**Page-level text extractions**:
┏━━

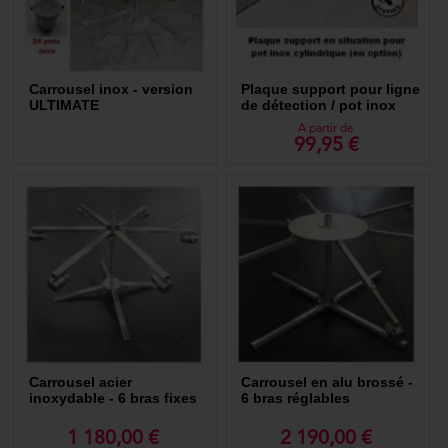
Carrousel inox - version
Plaque support pour ligne
ULTIMATE
de détection / pot inox
cylindrique
A partir de
99,95 €
Carrousel acier
Carrousel en alu brossé -
inoxydable - 6 bras fixes
6 bras réglables
1 180,00 €
2 190,00 €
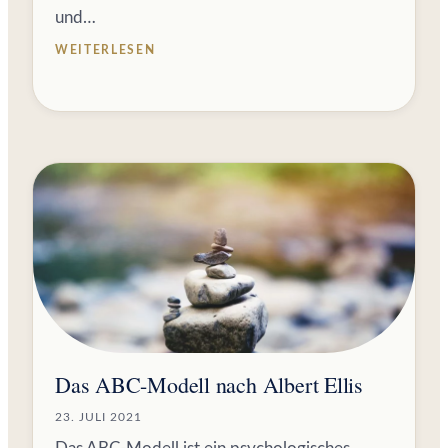
und…
WEITERLESEN
Das ABC-Modell nach Albert Ellis
23. JULI 2021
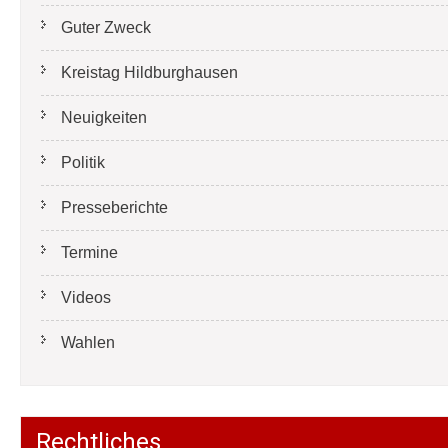
Guter Zweck
Kreistag Hildburghausen
Neuigkeiten
Politik
Presseberichte
Termine
Videos
Wahlen
Rechtliches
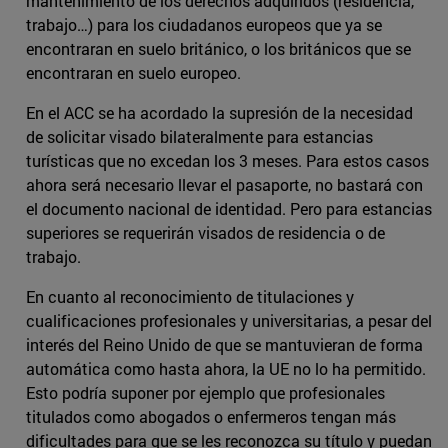
mantenimiento de los derechos adquiridos (residencia,
trabajo…) para los ciudadanos europeos que ya se
encontraran en suelo británico, o los británicos que se
encontraran en suelo europeo.
En el ACC se ha acordado la supresión de la necesidad
de solicitar visado bilateralmente para estancias
turísticas que no excedan los 3 meses. Para estos casos
ahora será necesario llevar el pasaporte, no bastará con
el documento nacional de identidad. Pero para estancias
superiores se requerirán visados de residencia o de
trabajo.
En cuanto al reconocimiento de titulaciones y
cualificaciones profesionales y universitarias, a pesar del
interés del Reino Unido de que se mantuvieran de forma
automática como hasta ahora, la UE no lo ha permitido.
Esto podría suponer por ejemplo que profesionales
titulados como abogados o enfermeros tengan más
dificultades para que se les reconozca su título y puedan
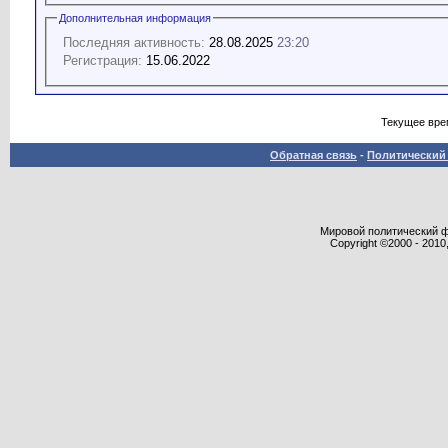
Дополнительная информация
Последняя активность:
28.08.2025
23:20
Регистрация:
15.06.2022
Текущее вре
Обратная связь
-
Политический 
Мировой политический фор
Copyright ©2000 - 2010,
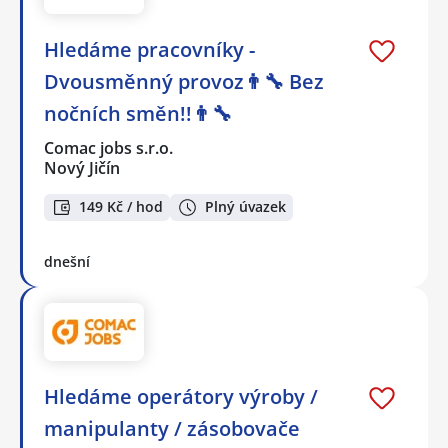
Hledáme pracovníky -
Dvousměnný provoz👨‍🔧 Bez
nočních směn!!👨‍🔧
Comac jobs s.r.o.
Nový Jičín
149 Kč / hod
Plný úvazek
dnešní
Hledáme operátory výroby /
manipulanty / zásobovače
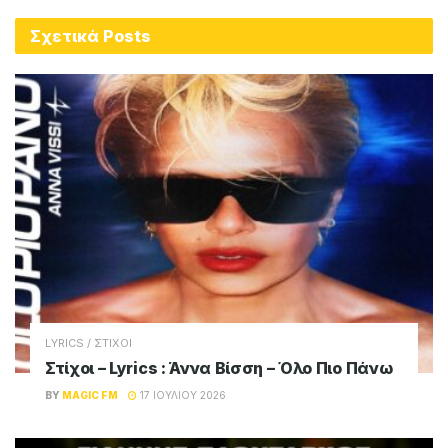
Σχετικά
Posts
LYRICS / ΣΤΙΧΟΙ
Στίχοι – Lyrics : Άννα Βίσση – Όλο Πιο Πάνω
BY
MAGIC FM
17 ΙΟΥΛΊΟΥ 2026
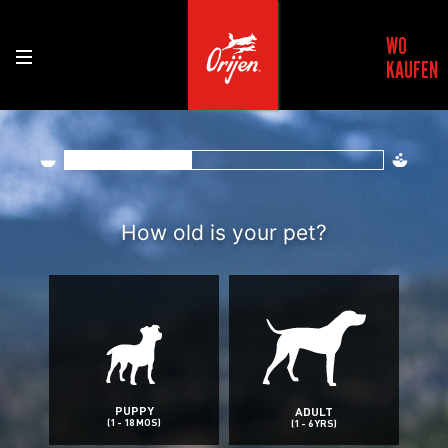
WO
KAUFEN
Find the right rec
How old is your pet?
PUPPY
ADULT
(1 - 18 MOS)
(1 - 6 YRS)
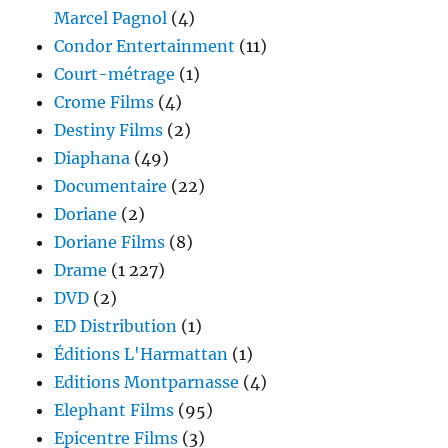
Marcel Pagnol
(4)
Condor Entertainment
(11)
Court-métrage
(1)
Crome Films
(4)
Destiny Films
(2)
Diaphana
(49)
Documentaire
(22)
Doriane
(2)
Doriane Films
(8)
Drame
(1 227)
DVD
(2)
ED Distribution
(1)
Éditions L'Harmattan
(1)
Editions Montparnasse
(4)
Elephant Films
(95)
Epicentre Films
(3)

┗━━

**Problem requirements**:
Convert the text lines in all of the data above into one numbered list, leaving out blank lines and the pictures.

**Task output**:
1. Carrousel inox - version
2. Plaque support pour ligne
3. ULTIMATE
4. de détection / pot inox
5. cylindrique
6. A partir de
7. 99,95 €
8. Carrousel acier
9. Carrousel en alu brossé -
10. inoxydable - 6 bras fixes
11. 6 bras réglables
12. 1 180,00 €
13. 2 190,00 €
14. und…
15. WEITERLESEN
16. Das ABC-Modell nach Albert Ellis
17. 23. JULI 2021
18. Guter Zweck
19. Kreistag Hildburghausen
20. Neuigkeiten
21. Politik
22. Presseberichte
23. Termine
24. Videos
25. Wahlen
26. Rechtliches
27. mantenimiento de los derechos adquiridos (residencia,
28. trabajo…) para los ciudadanos europeos que ya se
29. encontraran en suelo británico, o los británicos que se
30. encontraran en suelo europeo.
31. En el ACC se ha acordado la supresión de la necesidad
32. de solicitar visado bilateralmente para estancias
33. turísticas que no excedan los 3 meses. Para estos casos
34. ahora será necesario llevar el pasaporte, no bastará con
35. el documento nacional de identidad. Pero para estancias
36. superiores se requerirán visados de residencia o de
37. trabajo.
38. En cuanto al reconocimiento de titulaciones y
39. cualificaciones profesionales y universitarias, a pesar del
40. interés del Reino Unido de que se mantuvieran de forma
41. automática como hasta ahora, la UE no lo ha permitido.
42. Esto podría suponer por ejemplo que profesionales
43. titulados como abogados o enfermeros tengan más
44. dificultades para que se les reconozca su título y puedan
45. Дополнительная информация
46. Последняя активность:
47. 28.08.2025
48. 23:20
49. Регистрация:
50. 15.06.2022
51. Текущее вре
52. Обратная связь
53. -
54. Политический 
55. Мировой политический фор
56. Copyright ©2000 - 2010,
57. Hledáme pracovníky -
58. Dvousměnný provoz👨‍🔧 Bez
59. nočních směn!!👨‍🔧
60. Comac jobs s.r.o.
61. Nový Jičín
62. 149 Kč / hod
63. Plný úvazek
64. dnešní
65. Hledáme operátory výroby /
66. manipulanty / zásobovače
67. Σχετικά
68. Posts
69. LYRICS / ΣΤΙΧΟΙ
70. Στίχοι – Lyrics : Άννα Βίσση – Όλο Πιο Πάνω
71. BY
72. MAGIC FM
73. 17 ΙΟΥΛΊΟΥ 2026
74. WO
75. KAUFEN
76. Find the right rec
77. How old is your pet?
78. PUPPY
79. ADULT
80. (1 - 18 MOS)
81. (1 - 6 YRS)
82. Marcel Pagnol
83. (4)
84. Condor Entertainment
85. (11)
86. Court-métrage
87. (1)
88. Crome Films
89. (4)
90. Destiny Films
91. (2)
92. Diaphana
93. (49)
94. Documentaire
95. (22)
96. Doriane
97. (2)
98. Doriane Films
99. (8)
100. Drame
101. (1 227)
102. DVD
103. (2)
104. ED Distribution
105. (1)
106. Éditions L'Harmattan
107. (1)
108. Editions Montparnasse
109. (4)
110. Elephant Films
111. (95)
112. Epicentre Films
113. (3)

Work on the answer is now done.